Но я повторяю: речь идет лишь о второй стадии историко-климатических исследований и ни в коей мере о стадии, необходимой a priori. В данной книге я не претендую, да и просто не имею возможности надлежащим образом проследить все последовательные этапы исследований. Я буду заниматься главным образом проблемами первого стратегического этапа, которым столь долго пренебрегали, обязательного этапа, ведущего (для периода, предшествующего точным наблюдениям)[10] к созданию чистой истории климата, свободной от всяких антропоцентрических допущений и предвзятых мнений. Лишь стороной я затрону (не претендуя на окончательное решение) проблемы второго этапа, который, возможно, приведет к созданию исторической экологии, истории воздействия климата на человечество.

ГЛАВА II. ЛЕСА И ВИНОГРАДНИКИ





Дометеорологический период, предшествующий периоду точных наблюдений, совпадает с периодом последнего расцвета старинных общин (до 1800—1850 гг.). Тогда над общинами, объединениями преимущественно сельскохозяйственного типа, тяготела часто весьма трудная продовольственная проблема и поэтому связь между историей климата и историей человека могла на какой-то небольшой отрезок времени становиться непосредственной, чего сейчас уже не может быть.

Тем более можно сожалеть, что общины не оставили систематических сводок данных о температуре, об осадках...

Но этот пробел уже непоправим. За отсутствием таких сводок ученые — специалисты по климату, занимавшиеся изучением древних периодов, часто ограничивались сбором (без хорошо обдуманного метода) сведений о событиях, в силу различных обстоятельств поражавших воображение очевидцев («страшные» засухи, «ужасные» морозы, «великие» зимы, дождевые «потопы», наводнения и т. д.). Словом, документация, относящаяся к отдельным событиям, носит субъективный, неоднородный и отрывочный характер.
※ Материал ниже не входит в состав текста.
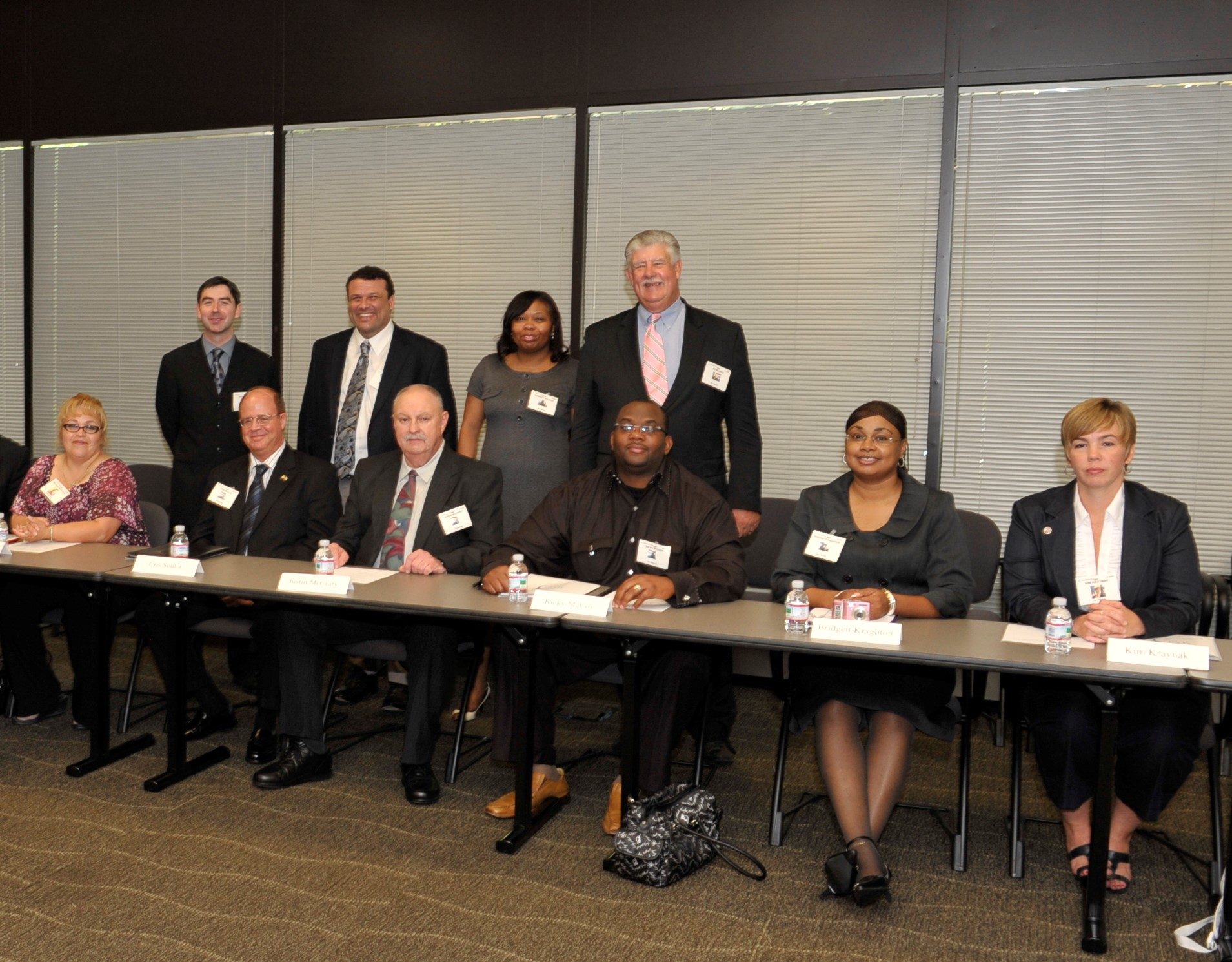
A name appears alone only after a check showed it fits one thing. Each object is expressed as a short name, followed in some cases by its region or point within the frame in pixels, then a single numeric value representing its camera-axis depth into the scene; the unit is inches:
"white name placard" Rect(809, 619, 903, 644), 116.1
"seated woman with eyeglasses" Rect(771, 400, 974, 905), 124.6
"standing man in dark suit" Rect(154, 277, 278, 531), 204.2
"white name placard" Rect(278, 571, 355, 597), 135.7
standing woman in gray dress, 184.4
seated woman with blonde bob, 121.3
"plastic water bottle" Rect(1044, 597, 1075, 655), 112.1
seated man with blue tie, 171.3
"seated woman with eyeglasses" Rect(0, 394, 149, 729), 174.9
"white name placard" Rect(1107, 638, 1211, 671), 108.3
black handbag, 123.6
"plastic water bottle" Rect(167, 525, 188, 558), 152.3
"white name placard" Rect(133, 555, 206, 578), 145.8
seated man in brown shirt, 137.8
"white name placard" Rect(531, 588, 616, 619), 127.3
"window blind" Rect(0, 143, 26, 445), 261.4
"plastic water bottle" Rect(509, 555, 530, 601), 134.0
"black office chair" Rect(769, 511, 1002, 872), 132.2
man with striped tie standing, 169.5
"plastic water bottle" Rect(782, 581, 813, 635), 123.1
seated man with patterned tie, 149.4
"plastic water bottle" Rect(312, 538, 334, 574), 143.5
Одна ласточка весны не делает: одна «серия» зим с катастрофическими морозами, следующих одна за другой через несколько лет, вовсе не образует, по крайней мере a priori, «холодного периода». Чтобы материал о таких событиях стал значимым, потребовалось бы сперва его проверить, заперфорировать, классифицировать, организовать.
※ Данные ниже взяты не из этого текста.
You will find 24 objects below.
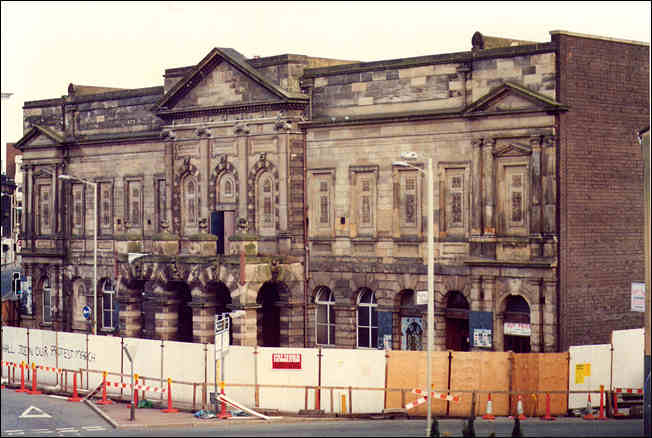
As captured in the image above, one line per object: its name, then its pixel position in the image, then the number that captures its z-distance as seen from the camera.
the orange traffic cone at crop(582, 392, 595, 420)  49.06
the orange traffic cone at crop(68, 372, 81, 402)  55.29
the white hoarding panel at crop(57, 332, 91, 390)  58.44
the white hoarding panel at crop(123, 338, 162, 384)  55.16
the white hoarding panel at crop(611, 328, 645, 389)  51.53
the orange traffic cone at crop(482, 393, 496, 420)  48.62
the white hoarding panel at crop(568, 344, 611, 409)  50.38
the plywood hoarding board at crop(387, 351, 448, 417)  50.12
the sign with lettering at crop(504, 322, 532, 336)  56.00
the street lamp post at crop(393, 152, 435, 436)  45.62
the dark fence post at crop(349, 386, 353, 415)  49.56
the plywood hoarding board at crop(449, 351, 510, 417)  50.03
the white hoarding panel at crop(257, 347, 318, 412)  51.09
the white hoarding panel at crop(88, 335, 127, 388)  57.28
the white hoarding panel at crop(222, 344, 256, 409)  52.12
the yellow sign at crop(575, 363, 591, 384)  50.72
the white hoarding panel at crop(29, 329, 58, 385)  60.69
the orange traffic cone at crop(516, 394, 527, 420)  48.73
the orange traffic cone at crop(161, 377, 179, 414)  51.22
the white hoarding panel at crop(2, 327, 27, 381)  62.84
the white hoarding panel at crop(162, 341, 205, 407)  53.53
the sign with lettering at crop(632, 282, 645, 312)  49.78
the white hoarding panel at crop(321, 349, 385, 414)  50.28
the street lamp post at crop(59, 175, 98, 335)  68.69
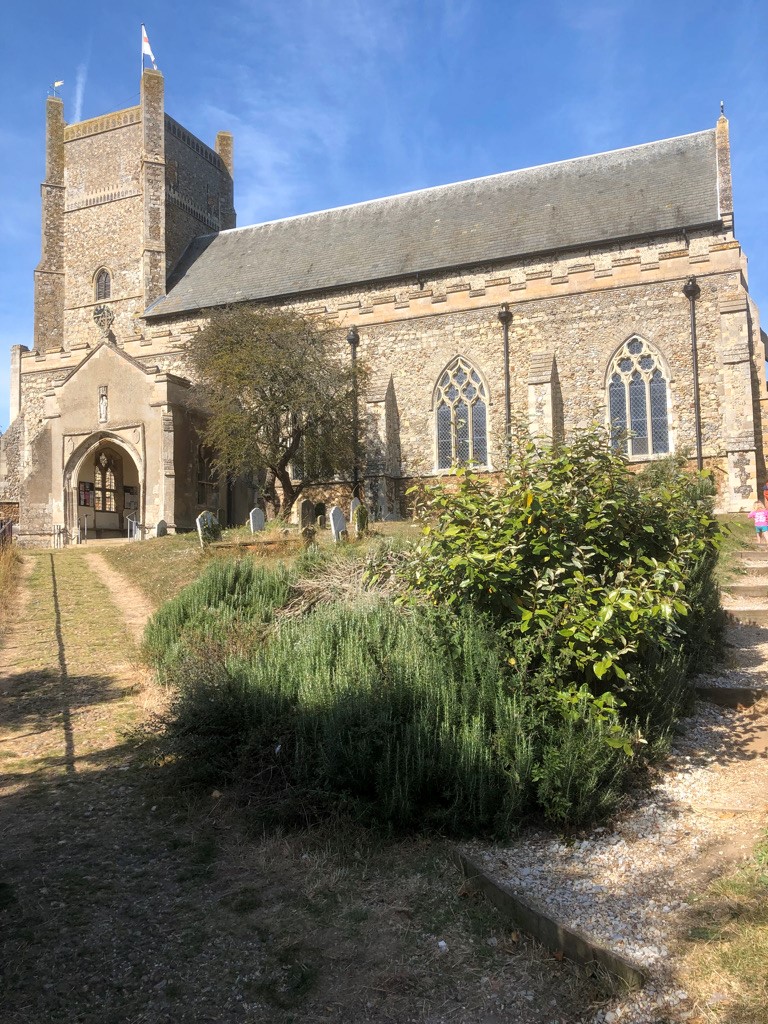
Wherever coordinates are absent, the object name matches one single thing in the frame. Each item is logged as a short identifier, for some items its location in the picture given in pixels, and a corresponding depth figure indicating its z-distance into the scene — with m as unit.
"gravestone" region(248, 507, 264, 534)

К тому же гораздо более чем самими фактами, нередко мало убедительными, этот довольно примитивный характер историко-метеорологических исследований поддерживался твердой верой. Именно она толкала Хантингтона на то, чтобы объяснять падение Римской империи отклонением циклонов от их обычных путей и высушиванием почв в Средиземноморье [191, стр. 262—270]. В основе таких работ лежит уже отмечавшийся слабый и весьма спорный постулат о решающем влиянии климата на историю.

Для того чтобы вырваться из тупика традиционных методов, научное исследование должно идти новыми путями, прибегая к методам, используемым в климатологии, биологии или по меньшей мере в исторической статистике, короче говоря, к методам, в основном позитивным. И должно отказаться с самого начала от всякой предвзятой идеи и поставить в качестве первоочередной задачи создание точных рядов метеорологических элементов — ежегодных, непрерывных, количественных, однородных.

10

В принципе последующий период, то есть период точных наблюдений (XIX и XX вв.), следует относить к компетенции метеорологов, а не историков- профессионалов. Я займусь этим периодом (см. гл. III) лишь постольку, поскольку из него можно взять модели для понимания предшествующих эпох.